# Document excerpt
Tuesday, September 15, 2015
Can You See It? Seeking a Natural World in an Urban Setting
We have a drainage pond on our west campus at the edge of town. It's been a mostly neglected corner of the campus, used occasionally to graze sheep from our agricultural unit. I've been exploring it for the last two years looking to photograph birds (forty species and counting). It's not far from our Science Community Center and Great Valley Museum. The museum and science teaching facility are new, and have garnered a great deal of community interest, with a planetarium, observatory, Science on a Sphere, and all kinds of science-related exhibits. The final jewel in the crown, an outdoor education laboratory, was sort of a political football in the last year or two as the bond issue that paid for these incredible educational facilities started to run short.
Luckily, there is funding in place to build the outdoor lab, with plans in place to plant native vegetation and habitat for animals that could thrive there. The California Drought, about to enter a fifth year, put the kibosh on what was to be a central attraction, a pond. No new water features, they said.

# Task statement
Continue the blog post about the campus drainage pond and planned outdoor lab, starting after its last sentence.

# Information shown
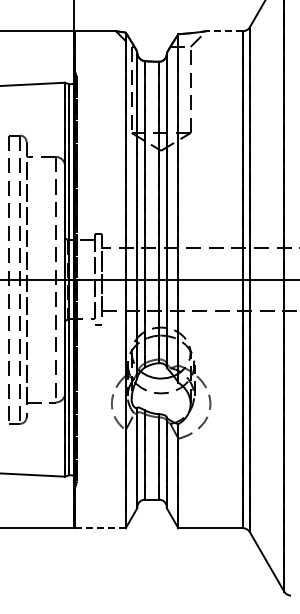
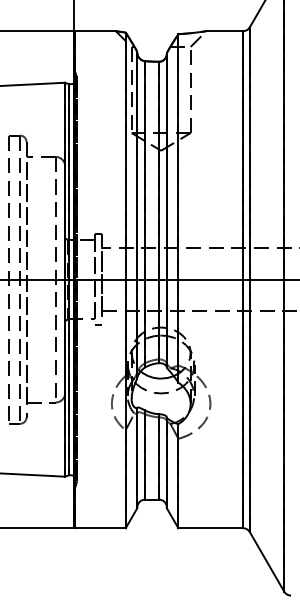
line at (224, 31): dashed -> solid
line at (101, 528): dashed -> solid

# Task output
We're going to let nature decide that issue for us. We will be designing an artificial vernal pool, a habitat almost unique to our valley. Such pools only hold water after storms in the winter and spring, and give rise to a number of endemic plants and animals. In the meantime, our attention shifted to the drainage pond. It's been there since World War II and has evolved into a natural habitat, sort of a mini-wilderness on the edge of our campus. Since we can't make new ponds, we are going to make improvements to the old one, putting in walkways, and adding a platform that students and visitors can use to take water samples and observe wildlife.
It's always a thrill to see a bit of wildness in the middle of an urban environment. That's what the picture above is about. I had my own thrill of discovery as I was taking an evening walk before class. If you look at the left side of the picture, you'll see a bit of nature staring back at me.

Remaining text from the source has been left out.